Adaptability and ambition define the humans of Reya, the world’s most populous race. Their physical diversity means that there is no such thing as a “typical” human. In comparison to the other races of Reya, humans are the shortest-lived and shortest-sighted. Their mortality provides an impetus to achieve and experience as much as possible in the time that they are given. A life of adventure holds great appeal for many humans for this reason. Humans can excel at anything they put their minds and energy towards.
All humans possess a spark of “the flame imperishable,” the greatest gift from the Spirits. The spark gives humans the gift of choice along with the burden of consequences. Humans forge their own fates, having the freedom to do great good and great evil in equal measure.
The Twelve Great Spirits personify power, as they are the beings that shaped the world of Reya for mortal habitation. Each spirit embodies a particular element- fire burns because Variya wills it, Volund breathes life into the wind, and so on- and if the spirit is to leave Amelor, their element would disappear with them. The Spirits prefer not to meddle in mortal affairs because they respect the freedom of choice given to mortals, even if they know the choices to be wrong.
For a period of time, the Great Spirits existed only in the myths and legends of Amelor. They emerged from hiding to help mortals defeat one of their kind, Velbrien. Once Velbrien had been eliminated, the spirits moved freely for a time, sharing in the celebrations and enjoying the company of the people. As the years stretched on, however, the people of Reya once again grew wary. Thus, The Spirits have faded into the background, but they will return if the need is dire.
The unions of humans and spirits result in spiritborn children. Their heritage often manifests in otherworldly physical characteristics, such as brightly colored eyes and hair. Spiritborn have a natural connection to the spirit realm, providing them with extended lifespans. Many spiritborn possess limited innate magic because of this connection.
In the Eighth Age of Amelor, the Aldens made a pact with the Goldenblooded Lyris line, direct descendants of The Great Uncorrupted Spirit Veeanon, to limit the number of spiritborn in the realm. For several centuries, only the royal line was allowed to procreate, leading to the Goldenbloods becoming the only spiritborn known in Reya. Since the return of the great spirits and the subsequent peace between the mortals and immortals, this restriction disappeared. Unions between spirits and mortals could occur again, leading to an increased diversity among those of spirit blood.
Not all spirits arrive in the mortal realm by choice. Dark magic, forbidden magic, can rip a spirit from the astral plane and forcibly anchor them to the physical world. This journey corrupts the spirit. Spirits can also be corrupted by the desires of men, or overwhelming negative emotions. However the corruption occurs, the result is the same- the spirit becomes shadowborn.

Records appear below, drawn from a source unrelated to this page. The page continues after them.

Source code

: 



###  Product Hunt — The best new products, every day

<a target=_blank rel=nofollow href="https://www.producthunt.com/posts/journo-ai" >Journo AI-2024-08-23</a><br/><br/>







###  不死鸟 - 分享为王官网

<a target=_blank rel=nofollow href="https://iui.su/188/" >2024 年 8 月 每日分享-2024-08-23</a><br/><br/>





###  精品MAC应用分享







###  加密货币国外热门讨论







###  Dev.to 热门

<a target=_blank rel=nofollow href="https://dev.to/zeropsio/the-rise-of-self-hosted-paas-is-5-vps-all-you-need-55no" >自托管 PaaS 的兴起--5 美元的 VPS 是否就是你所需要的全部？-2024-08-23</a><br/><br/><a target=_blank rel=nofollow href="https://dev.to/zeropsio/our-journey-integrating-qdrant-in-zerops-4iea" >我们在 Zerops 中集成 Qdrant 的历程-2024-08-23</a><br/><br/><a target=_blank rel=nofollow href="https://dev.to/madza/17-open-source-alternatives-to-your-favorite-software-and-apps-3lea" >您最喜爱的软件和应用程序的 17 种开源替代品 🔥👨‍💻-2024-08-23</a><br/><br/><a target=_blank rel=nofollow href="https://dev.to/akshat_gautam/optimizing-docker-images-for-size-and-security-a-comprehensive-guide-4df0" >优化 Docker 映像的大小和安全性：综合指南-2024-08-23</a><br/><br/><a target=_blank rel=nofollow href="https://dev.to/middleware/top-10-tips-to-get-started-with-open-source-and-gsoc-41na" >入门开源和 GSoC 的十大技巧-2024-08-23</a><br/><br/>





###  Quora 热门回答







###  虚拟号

Shadowborn carry traces of their corruption on their physical body, and often find their purposes and personalities significantly altered as well. Many people fear and distrust shadowborn because of their frightening appearance. However, as the history of Amelor proves, corruption is not evil, and the shadowborn are a testament to this. Shadowborn are as diverse as any other race in temperament and outlook.
The elves of Reya are humans that have undergone the ritual of Chrysalis, trading their former lives and attachments for perfected physical bodies immune to the ravages of time. Chrysalis alters the mind as well as the body, preserving almost none of the original human’s personality traits. Some elves emerge from Chrysalis with fragments of memory, but few maintain their mortal attachments. Because of their increased lifespans and connection to the spirit realm, elves tend to come across as aloof, distant, or patronizing to mortal humans.
While the ritual of Chrysalis is practiced across Amelor, it poses significant risks. Many who undergo the process perish in the attempt, and not even the Spirits themselves fully understand how it works.
If pirate rumors are true, the denizens of the Continent call themselves the “Ingvohl.” The people of Reya know nothing about them, and the Spirits are taciturn on the subject. Mad Bartlebee’s missive describes them as curious creatures in the shape of humans with multicolored skin and fungus growing from their bodies.